Sunday, / December 22, 2024

Reb Yoel: Reflections On A Chasidic Prodigy

The most that we can understand about G-d

is that we cannot understand him, 

as the wise man said: 

The sum total of what we know of Thee 

is that we do not know Thee. 

Behinot ha-Olam (The Examinations of the World), a didactic poem on the unknowability of G-d by Jedaiah ben Abraham Bedersi (Jedaiah haPenini). 

Rabbi Yoel Kahn, who passed away this past July (6 Av) at age 91, was the wise man of Chabad Chasidism. The master redactor and interpreter of Chasidic texts and deeply devoted to the teachings of the Lubavitcher Rebbe, he shaped the contours of Chabad scholarship over the course of seventy years, introducing a new way of approaching a discipline that had theretofore been beyond the grasp of most.

Rabbi Kahn was born in Soviet Russia in 1930 to Refoel Nachman and Rivkah Kahn, members of the underground network of Chabad Chasidim who worked to sustain Judaism behind the Iron Curtain. When he was five years old, his family emigrated to Israel, which was then under the British Mandate. 

His lifelong career began in the twilight year between the passing of the sixth Chabad Rebbe and the ascendancy of his successor, the Rebbe, Rabbi Menachem Mendel Schneerson. The star yeshiva student came in 1950 from Tel Aviv to New York, where his brilliant intellectual gifts and prodigious memory were quickly noted. He became the Lubavitcher Rebbe’s exponent, eventually leading teams of scholars in the transcription and redaction of the Rebbe’s talks. 

Applying his extraordinary analytical mind, Reb Yoel, as he was known,  uncovered unifying principles in doctrines such as G-d’s oneness and the divine soul.
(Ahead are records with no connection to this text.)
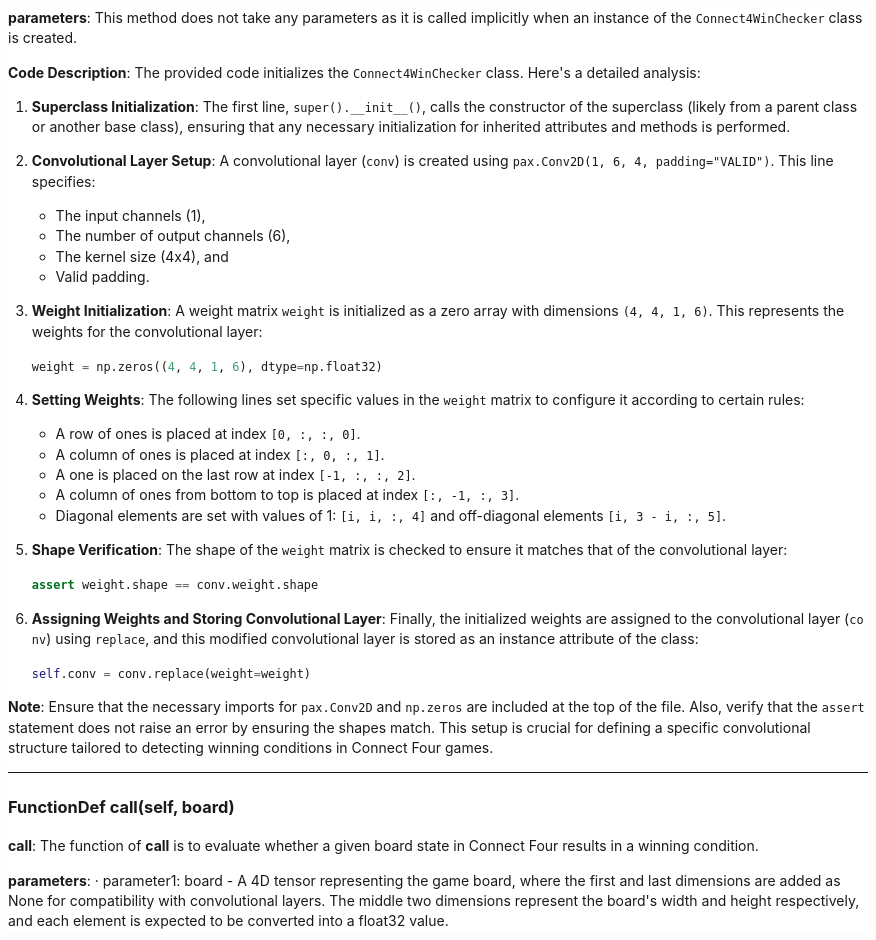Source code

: **parameters**: This method does not take any parameters as it is called implicitly when an instance of the `Connect4WinChecker` class is created.

**Code Description**: 
The provided code initializes the `Connect4WinChecker` class. Here's a detailed analysis:

1. **Superclass Initialization**: The first line, `super().__init__()`, calls the constructor of the superclass (likely from a parent class or another base class), ensuring that any necessary initialization for inherited attributes and methods is performed.

2. **Convolutional Layer Setup**: A convolutional layer (`conv`) is created using `pax.Conv2D(1, 6, 4, padding="VALID")`. This line specifies:
   - The input channels (1),
   - The number of output channels (6),
   - The kernel size (4x4), and
   - Valid padding.

3. **Weight Initialization**: A weight matrix `weight` is initialized as a zero array with dimensions `(4, 4, 1, 6)`. This represents the weights for the convolutional layer:
   ```python
   weight = np.zeros((4, 4, 1, 6), dtype=np.float32)
   ```

4. **Setting Weights**: The following lines set specific values in the `weight` matrix to configure it according to certain rules:
   - A row of ones is placed at index `[0, :, :, 0]`.
   - A column of ones is placed at index `[:, 0, :, 1]`.
   - A one is placed on the last row at index `[-1, :, :, 2]`.
   - A column of ones from bottom to top is placed at index `[:, -1, :, 3]`.
   - Diagonal elements are set with values of 1: `[i, i, :, 4]` and off-diagonal elements `[i, 3 - i, :, 5]`.

5. **Shape Verification**: The shape of the `weight` matrix is checked to ensure it matches that of the convolutional layer:
   ```python
   assert weight.shape == conv.weight.shape
   ```

6. **Assigning Weights and Storing Convolutional Layer**: Finally, the initialized weights are assigned to the convolutional layer (`conv`) using `replace`, and this modified convolutional layer is stored as an instance attribute of the class:
   ```python
   self.conv = conv.replace(weight=weight)
   ```

**Note**: Ensure that the necessary imports for `pax.Conv2D` and `np.zeros` are included at the top of the file. Also, verify that the `assert` statement does not raise an error by ensuring the shapes match. This setup is crucial for defining a specific convolutional structure tailored to detecting winning conditions in Connect Four games.
***
### FunctionDef __call__(self, board)
**__call__**: The function of __call__ is to evaluate whether a given board state in Connect Four results in a winning condition.

**parameters**:
· parameter1: board - A 4D tensor representing the game board, where the first and last dimensions are added as None for compatibility with convolutional layers. The middle two dimensions represent the board's width and height respectively, and each element is expected to be converted into a float32 value.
With his precise use of language and his exquisite attention to nuance, he distilled and concretized theoretical ideas, organizing them in a consistent and logical system. His teaching of Chabad’s primary text, the Tanya, opened a gateway for students to make meaning of the esoteric world of Chabad. 

Reb Yoel had an uncanny sense of his audience. The consummate teacher, he took the questions of a young student as seriously as those of a learned scholar, communicating difficult content to each at their level with great patience, often through parables and stories. Men and women grappling with Chabad’s perspective on theological issues turned to him for clarity, coming away with a sense of a universal truth that moved them to think and to live differently. “He believed that we are capable of reaching a higher state of being, and he wanted to share that with others,” one of his students said.

Students surround Rabbi Yoel Kahn (center) as he reconstructs a talk by the Lubavitcher Rebbe in 1977 (Photo Credit: Hasidic Archives)

Quintessentially unassuming and notably inattentive to mundane matters, Reb Yoel lived on a spiritual plane “five times removed from the average person,” said another of his students. His brilliance was intimidating, but his deep humility and sense of humor made him approachable and beloved. He also had a finely attuned ear for music and melody, and was a repository of old Chabad nigunim. Students vied for a place in his classes or a spot at his legendary Shabbos table. Although he was known to sometimes respond with a sharp retort to insincerity, he generally preferred the longer route of an indirect takedown, patiently telling a story so that its message would land with gentle impact. 

Reb Yoel edited over a hundred volumes of the Rebbe’s talks. In the late 1950s, the Rebbe assigned him the monumental task of compiling an encyclopedia of Chabad Chasidic thought.  To date, eight volumes of Sefer Ha’Arachim-Chabad were completed, with entries such as the mystical meaning of the letters of the Hebrew alphabet; love of G-d; the infinite light of the Divine; the kabbalistic sefirot; and the oneness and unity of G-d.

***

When Rabbi Yochanan ben Zakkai died, the sages said wisdom ceased. When Rabbi Yehoshua died, they said the gift of council and deliberate thought ceased. With the passing of ben Zoma, they said that the exegetists ceased. Of Reb Yoel, the man who nurtured the golden age of Chabad scholarship, they may have said all of the above. 

But the mashpia (Chasidic mentor) who brushed up against the very edges of knowledge would have said that the purpose of it all is to arrive at that self-effacing precipice where human knowledge ends, and the bond with G-d becomes possible. Perhaps then, the epitaph the sages would choose for Reb Yoel would be the words of the early poet: Tachlit hayediah shelo neda-acha, “The ultimate knowledge is the unknowability of the Divine.”